**Task statement:** Would you retype the entries from the first line to the line bearing "# Secret Santa", both included, leaving out every picture?

↓

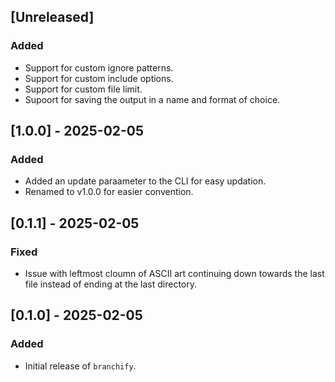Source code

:## [Unreleased]
### Added
- Support for custom ignore patterns.
- Support for custom include options.
- Support for custom file limit.
- Supoort for saving the output in a name and format of choice.

## [1.0.0] - 2025-02-05
### Added
- Added an update paraameter to the CLI for easy updation.
- Renamed to v1.0.0 for easier convention.

## [0.1.1] - 2025-02-05
### Fixed
- Issue with leftmost cloumn of ASCII art continuing down towards the last file instead of ending at the last directory.

## [0.1.0] - 2025-02-05
### Added
- Initial release of `branchify`.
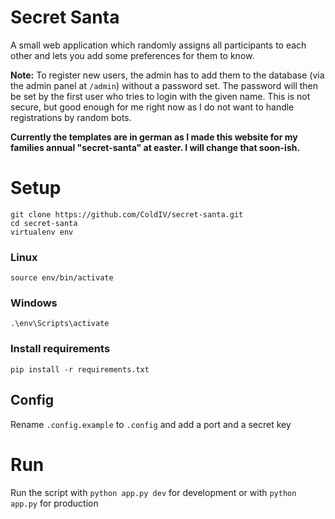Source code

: # Secret Santa
A small web application which randomly assigns all participants to each other and lets you add some preferences for them to know.

**Note:** To register new users, the admin has to add them to the database (via the admin panel at `/admin`) without a password set. The password will then be set by the first user who tries to login with the given name. This is not secure, but good enough for me right now as I do not want to handle registrations by random bots.

**Currently the templates are in german as I made this website for my families annual "secret-santa" at easter. I will change that soon-ish.**

# Setup
    git clone https://github.com/ColdIV/secret-santa.git
    cd secret-santa
    virtualenv env
### Linux
    source env/bin/activate
### Windows
    .\env\Scripts\activate
### Install requirements    
    pip install -r requirements.txt
## Config
Rename `.config.example` to `.config` and add a port and a secret key

# Run
Run the script with `python app.py dev` for development or with `python app.py` for production
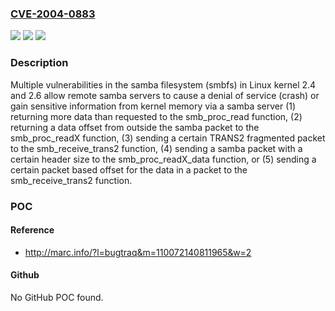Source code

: ### [CVE-2004-0883](https://cve.mitre.org/cgi-bin/cvename.cgi?name=CVE-2004-0883)
![](https://img.shields.io/static/v1?label=Product&message=n%2Fa&color=blue)
![](https://img.shields.io/static/v1?label=Version&message=n%2Fa&color=blue)
![](https://img.shields.io/static/v1?label=Vulnerability&message=n%2Fa&color=brighgreen)

### Description

Multiple vulnerabilities in the samba filesystem (smbfs) in Linux kernel 2.4 and 2.6 allow remote samba servers to cause a denial of service (crash) or gain sensitive information from kernel memory via a samba server (1) returning more data than requested to the smb_proc_read function, (2) returning a data offset from outside the samba packet to the smb_proc_readX function, (3) sending a certain TRANS2 fragmented packet to the smb_receive_trans2 function, (4) sending a samba packet with a certain header size to the smb_proc_readX_data function, or (5) sending a certain packet based offset for the data in a packet to the smb_receive_trans2 function.

### POC

#### Reference
- http://marc.info/?l=bugtraq&m=110072140811965&w=2

#### Github
No GitHub POC found.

↑

**Output of the exercise:**
Source code

:## [Unreleased]
### Added
- Support for custom ignore patterns.
- Support for custom include options.
- Support for custom file limit.
- Supoort for saving the output in a name and format of choice.

## [1.0.0] - 2025-02-05
### Added
- Added an update paraameter to the CLI for easy updation.
- Renamed to v1.0.0 for easier convention.

## [0.1.1] - 2025-02-05
### Fixed
- Issue with leftmost cloumn of ASCII art continuing down towards the last file instead of ending at the last directory.

## [0.1.0] - 2025-02-05
### Added
- Initial release of `branchify`.
Source code

: # Secret Santa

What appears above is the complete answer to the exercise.